◆ The problem ◆
Read the data line by line and say how many lines contain the string "Werkstatt", giving the number alone.

◆ Task inputs ◆
------------------------------------------------

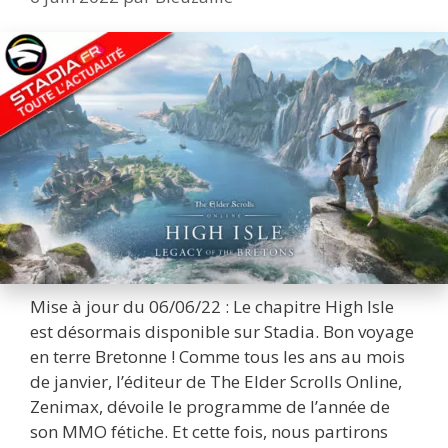
Mise à jour du 06/06/22 : Le chapitre High Isle
est désormais disponible sur Stadia. Bon voyage
en terre Bretonne ! Comme tous les ans au mois
de janvier, l’éditeur de The Elder Scrolls Online,
Zenimax, dévoile le programme de l’année de
son MMO fétiche. Et cette fois, nous partirons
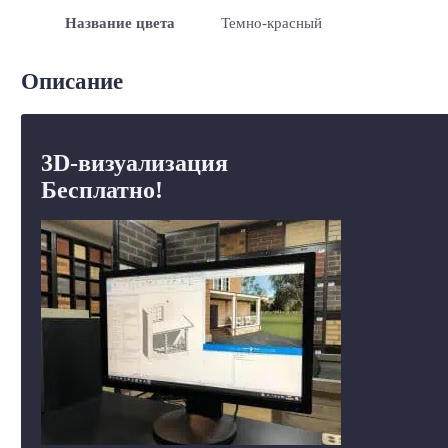
Название цвета
Темно-красный
Описание
3D-визуализация
Бесплатно!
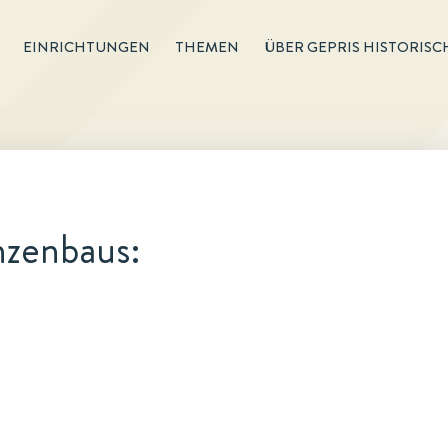
EINRICHTUNGEN
THEMEN
ÜBER GEPRIS HISTORISC
nzenbaus:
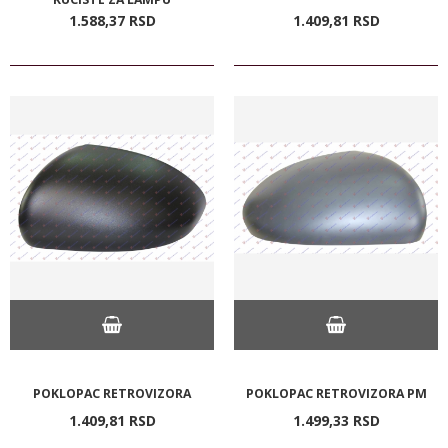
1.588,
37
RSD
1.409,
81
RSD
POKLOPAC RETROVIZORA
POKLOPAC RETROVIZORA PM
1.409,
81
RSD
1.499,
33
RSD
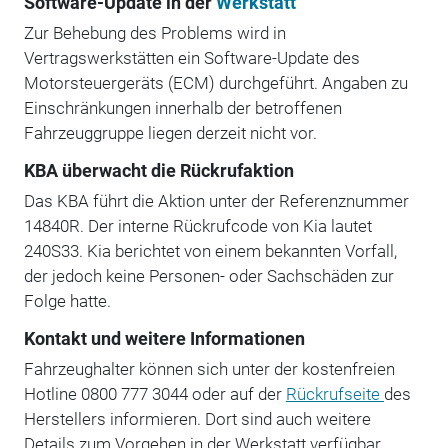
Software-Update in der
Werkstatt
Zur Behebung des Problems wird in
Vertragswerkstätten ein Software-Update des
Motorsteuergeräts (ECM) durchgeführt. Angaben zu
Einschränkungen innerhalb der betroffenen
Fahrzeuggruppe liegen derzeit nicht vor.
KBA überwacht die Rückrufaktion
Das KBA führt die Aktion unter der Referenznummer
14840R. Der interne Rückrufcode von Kia lautet
240S33. Kia berichtet von einem bekannten Vorfall,
der jedoch keine Personen- oder Sachschäden zur
Folge hatte.
Kontakt und weitere Informationen
Fahrzeughalter können sich unter der kostenfreien
Hotline 0800 777 3044 oder auf der
Rückrufseite
des
Herstellers informieren. Dort sind auch weitere
Details zum Vorgehen in der Werkstatt verfügbar.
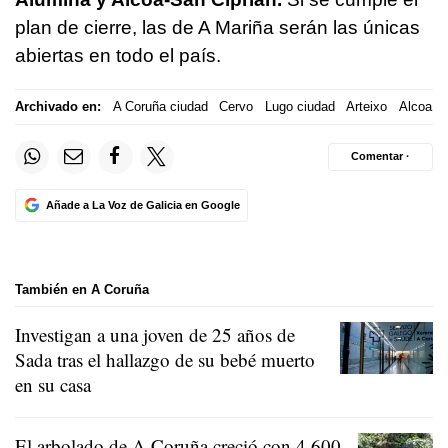
plan de cierre, las de A Mariña serán las únicas
abiertas en todo el país.
Archivado en:
A Coruña ciudad
Cervo
Lugo ciudad
Arteixo
Alcoa
Comentar ·
Añade a La Voz de Galicia en Google
También en A Coruña
Investigan a una joven de 25 años de
Sada tras el hallazgo de su bebé muerto
en su casa
El arbolado de A Coruña creció con 4.600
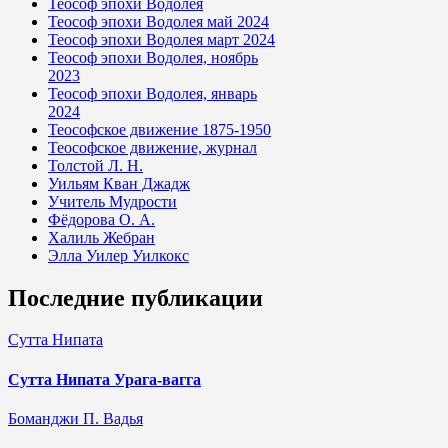
Теософ эпохи Водолея
Теософ эпохи Водолея май 2024
Теософ эпохи Водолея март 2024
Теософ эпохи Водолея, ноябрь
2023
Теософ эпохи Водолея, январь
2024
Теософское движение 1875-1950
Теософское движение, журнал
Толстой Л. Н.
Уильям Кван Джадж
Учитель Мудрости
Фёдорова О. А.
Халиль Жебран
Элла Уилер Уилкокс
Последние публикации
Сутта Нипата
Сутта Нипата Урага-вагга
Боманджи П. Вадья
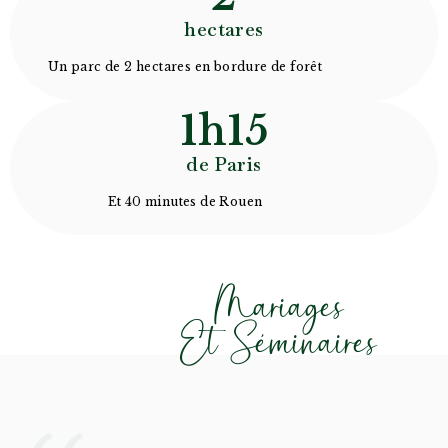
hectares
Un parc de 2 hectares en bordure de forêt
1h15
de Paris
Et 40 minutes de Rouen
Mariages
Et Séminaires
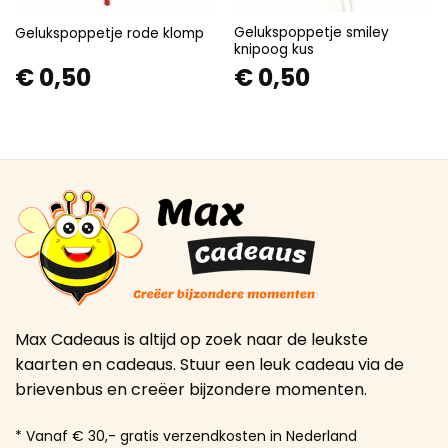
Gelukspoppetje smiley
Gelukspoppetje rode klomp
knipoog kus
€
0,50
€
0,50
Max Cadeaus is altijd op zoek naar de leukste
kaarten en cadeaus. Stuur een leuk cadeau via de
brievenbus en creëer bijzondere momenten.
* Vanaf € 30,- gratis verzendkosten in Nederland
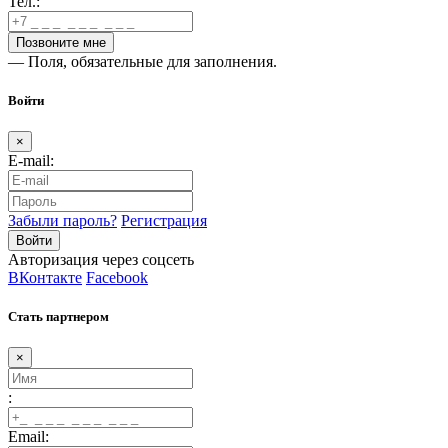
Тел.:
— Поля, обязательные для заполнения.
Войти
×
E-mail:
Забыли пароль?
Регистрация
Авторизация через соцсеть
ВКонтакте
Facebook
Стать партнером
×
:
Email:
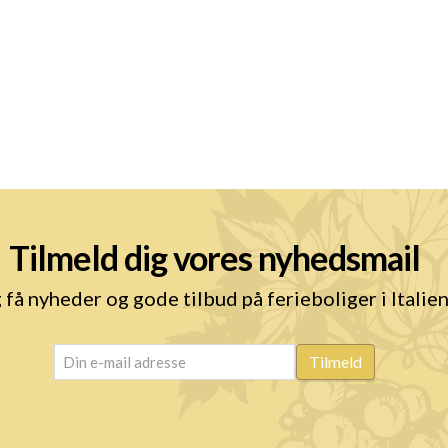
Tilmeld dig vores nyhedsmail
 få nyheder og gode tilbud på ferieboliger i Italie
email
(Påkrævet)
Tilmeld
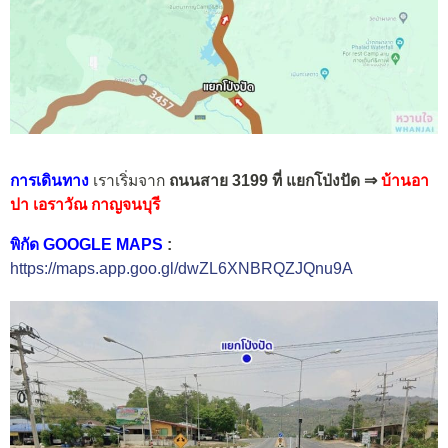
การเดินทาง
เราเริ่มจาก
ถนนสาย 3199 ที่ แยกโป่งปัด ⇒
บ้านอา
ปา เอราวัณ กาญจนบุรี
พิกัด GOOGLE MAPS
:
https://maps.app.goo.gl/dwZL6XNBRQZJQnu9A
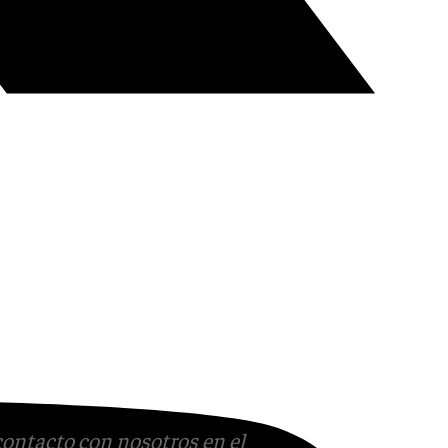
contacto con nosotros en el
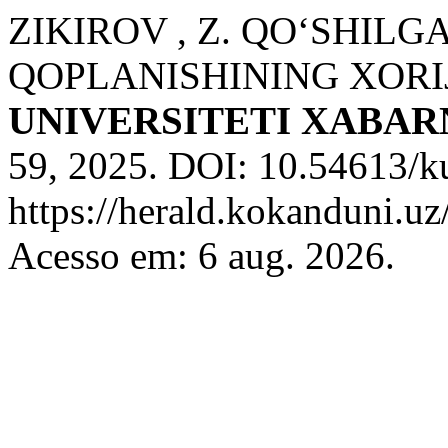
ZIKIROV , Z. QO‘SHILG
QOPLANISHINING XORIJ
UNIVERSITETI XABA
59, 2025. DOI: 10.54613/k
https://herald.kokanduni.uz
Acesso em: 6 aug. 2026.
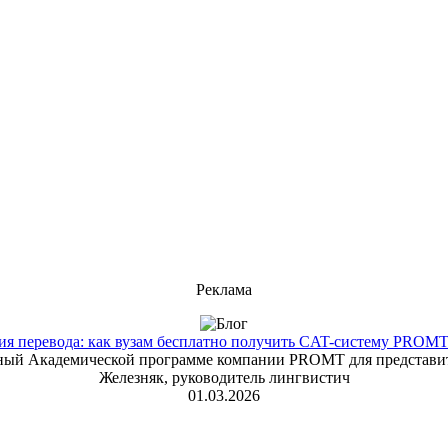
Реклама
 перевода: как вузам бесплатно получить CAT-систему PROMT T
енный Академической программе компании PROMT для представит
Железняк, руководитель лингвистич
01.03.2026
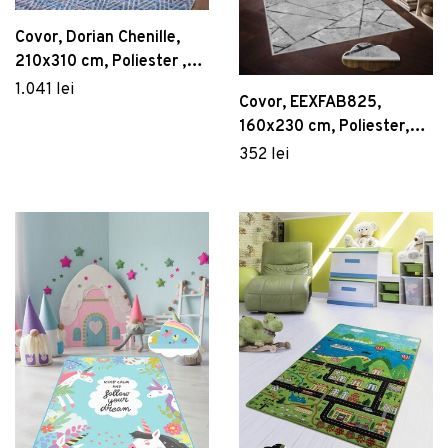
Covor, Dorian Chenille,
210x310 cm, Poliester ,
Multicolor
1.041 lei
Covor, EEXFAB825,
160x230 cm, Poliester,
Multicolor
352 lei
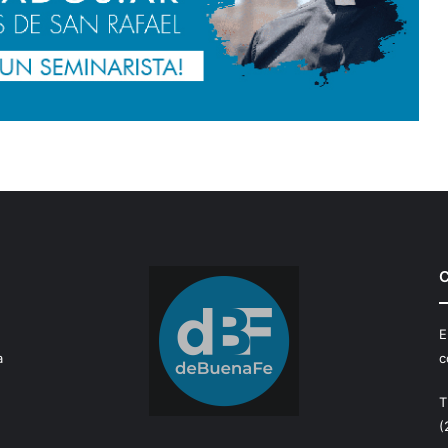
C
E
a
c
T
(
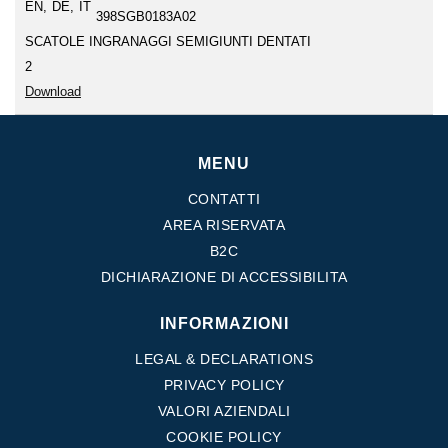
EN
DE
IT
398SGB0183A02
SCATOLE INGRANAGGI SEMIGIUNTI DENTATI
2
Download
MENU
CONTATTI
AREA RISERVATA
B2C
DICHIARAZIONE DI ACCESSIBILITA
INFORMAZIONI
LEGAL & DECLARATIONS
PRIVACY POLICY
VALORI AZIENDALI
COOKIE POLICY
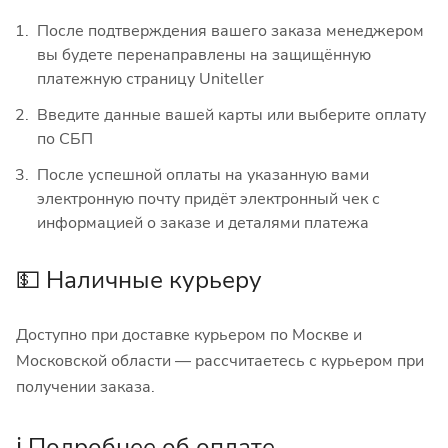
После подтверждения вашего заказа менеджером
вы будете перенаправлены на защищённую
платежную страницу Uniteller
Введите данные вашей карты или выберите оплату
по СБП
После успешной оплаты на указанную вами
электронную почту придёт электронный чек с
информацией о заказе и деталями платежа
💵 Наличные курьеру
Доступно при доставке курьером по Москве и
Московской области — рассчитаетесь с курьером при
получении заказа.
ℹ️ Подробнее об оплате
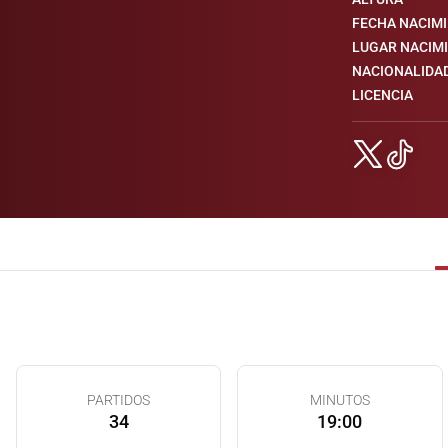
FECHA NACIM
LUGAR NACIM
NACIONALIDA
LICENCIA
PARTIDOS
MINUTOS
34
19:00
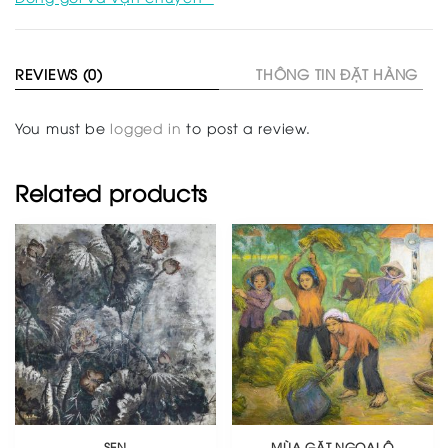
REVIEWS (0)
THÔNG TIN ĐẶT HÀNG
You must be
logged in
to post a review.
Related products
SEN
MÙA GẶT NGOẠI Ô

------------------------------------------------

◆ Exercise solution ◆
2